Extracted records
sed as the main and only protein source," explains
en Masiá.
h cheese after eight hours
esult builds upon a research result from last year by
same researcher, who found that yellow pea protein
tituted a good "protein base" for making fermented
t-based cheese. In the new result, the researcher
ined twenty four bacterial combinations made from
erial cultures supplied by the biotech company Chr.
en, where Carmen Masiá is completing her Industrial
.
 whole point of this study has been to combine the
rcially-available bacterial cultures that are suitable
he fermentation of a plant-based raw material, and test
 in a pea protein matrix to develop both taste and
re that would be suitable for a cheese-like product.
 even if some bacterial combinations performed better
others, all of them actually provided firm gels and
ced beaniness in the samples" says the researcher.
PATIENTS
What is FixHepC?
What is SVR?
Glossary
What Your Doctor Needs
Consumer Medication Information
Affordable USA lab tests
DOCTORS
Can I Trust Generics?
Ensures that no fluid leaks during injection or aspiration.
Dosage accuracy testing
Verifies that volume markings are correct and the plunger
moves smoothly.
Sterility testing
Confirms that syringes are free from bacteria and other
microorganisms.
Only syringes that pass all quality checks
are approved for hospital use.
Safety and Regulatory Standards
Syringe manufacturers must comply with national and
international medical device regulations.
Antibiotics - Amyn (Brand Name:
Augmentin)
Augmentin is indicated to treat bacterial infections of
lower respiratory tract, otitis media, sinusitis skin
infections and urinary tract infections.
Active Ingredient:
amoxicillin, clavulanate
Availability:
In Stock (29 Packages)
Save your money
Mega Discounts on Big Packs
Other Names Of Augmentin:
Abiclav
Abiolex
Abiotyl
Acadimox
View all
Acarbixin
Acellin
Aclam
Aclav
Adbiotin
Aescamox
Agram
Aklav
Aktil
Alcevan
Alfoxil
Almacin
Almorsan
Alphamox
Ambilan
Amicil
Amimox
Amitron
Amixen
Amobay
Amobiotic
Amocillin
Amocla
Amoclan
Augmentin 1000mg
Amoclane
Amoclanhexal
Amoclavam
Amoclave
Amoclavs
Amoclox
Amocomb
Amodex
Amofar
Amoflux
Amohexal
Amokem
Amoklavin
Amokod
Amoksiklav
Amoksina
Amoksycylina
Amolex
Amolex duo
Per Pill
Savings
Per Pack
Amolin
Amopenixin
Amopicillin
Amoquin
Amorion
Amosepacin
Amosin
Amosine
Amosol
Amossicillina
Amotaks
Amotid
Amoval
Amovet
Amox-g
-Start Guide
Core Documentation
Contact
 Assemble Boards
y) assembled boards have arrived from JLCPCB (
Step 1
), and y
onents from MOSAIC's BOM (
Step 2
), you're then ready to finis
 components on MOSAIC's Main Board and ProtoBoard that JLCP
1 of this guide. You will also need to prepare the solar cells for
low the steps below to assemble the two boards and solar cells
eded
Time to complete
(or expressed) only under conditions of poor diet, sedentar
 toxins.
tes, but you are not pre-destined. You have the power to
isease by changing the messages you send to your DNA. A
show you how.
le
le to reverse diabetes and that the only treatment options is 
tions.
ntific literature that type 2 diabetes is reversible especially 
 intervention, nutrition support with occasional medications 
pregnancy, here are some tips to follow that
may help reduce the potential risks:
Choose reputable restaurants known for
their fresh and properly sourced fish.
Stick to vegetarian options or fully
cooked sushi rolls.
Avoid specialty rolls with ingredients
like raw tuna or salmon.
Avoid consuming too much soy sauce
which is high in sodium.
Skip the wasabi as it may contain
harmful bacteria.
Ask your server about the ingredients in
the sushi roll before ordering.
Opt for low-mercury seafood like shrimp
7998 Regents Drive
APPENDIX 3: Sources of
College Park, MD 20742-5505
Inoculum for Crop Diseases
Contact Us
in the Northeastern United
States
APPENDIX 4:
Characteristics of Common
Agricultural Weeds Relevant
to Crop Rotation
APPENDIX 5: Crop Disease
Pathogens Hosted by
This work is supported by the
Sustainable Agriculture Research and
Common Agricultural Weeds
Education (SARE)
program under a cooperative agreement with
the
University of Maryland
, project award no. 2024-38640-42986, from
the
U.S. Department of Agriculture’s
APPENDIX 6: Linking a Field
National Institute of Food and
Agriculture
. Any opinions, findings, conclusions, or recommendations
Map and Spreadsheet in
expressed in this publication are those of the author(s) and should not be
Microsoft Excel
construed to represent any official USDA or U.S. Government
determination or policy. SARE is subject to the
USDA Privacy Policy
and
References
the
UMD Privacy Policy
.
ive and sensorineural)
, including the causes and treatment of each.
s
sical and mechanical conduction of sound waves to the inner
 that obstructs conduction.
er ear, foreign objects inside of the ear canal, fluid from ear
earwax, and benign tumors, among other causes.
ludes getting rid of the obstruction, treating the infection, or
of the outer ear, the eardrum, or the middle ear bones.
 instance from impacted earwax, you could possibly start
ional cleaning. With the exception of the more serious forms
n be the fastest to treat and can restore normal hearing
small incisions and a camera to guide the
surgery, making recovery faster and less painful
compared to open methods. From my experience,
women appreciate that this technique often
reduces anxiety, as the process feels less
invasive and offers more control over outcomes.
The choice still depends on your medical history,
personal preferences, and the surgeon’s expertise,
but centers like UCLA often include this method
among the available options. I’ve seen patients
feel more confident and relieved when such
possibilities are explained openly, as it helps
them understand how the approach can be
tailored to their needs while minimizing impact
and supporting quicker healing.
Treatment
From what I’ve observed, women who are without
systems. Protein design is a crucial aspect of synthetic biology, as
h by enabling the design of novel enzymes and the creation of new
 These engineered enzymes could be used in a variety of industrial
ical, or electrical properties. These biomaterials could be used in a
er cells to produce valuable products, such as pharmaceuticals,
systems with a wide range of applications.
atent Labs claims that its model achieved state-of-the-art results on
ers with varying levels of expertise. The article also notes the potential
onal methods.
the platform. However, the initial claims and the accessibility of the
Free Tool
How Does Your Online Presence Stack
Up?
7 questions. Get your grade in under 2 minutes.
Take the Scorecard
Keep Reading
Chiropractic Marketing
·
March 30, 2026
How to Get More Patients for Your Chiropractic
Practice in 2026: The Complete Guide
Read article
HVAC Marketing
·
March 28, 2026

● **EXERCISE PROMPT**
Check the lines above and copy each one that includes "Marketing".

● **WRITTEN REPLY**
Chiropractic Marketing
HVAC Marketing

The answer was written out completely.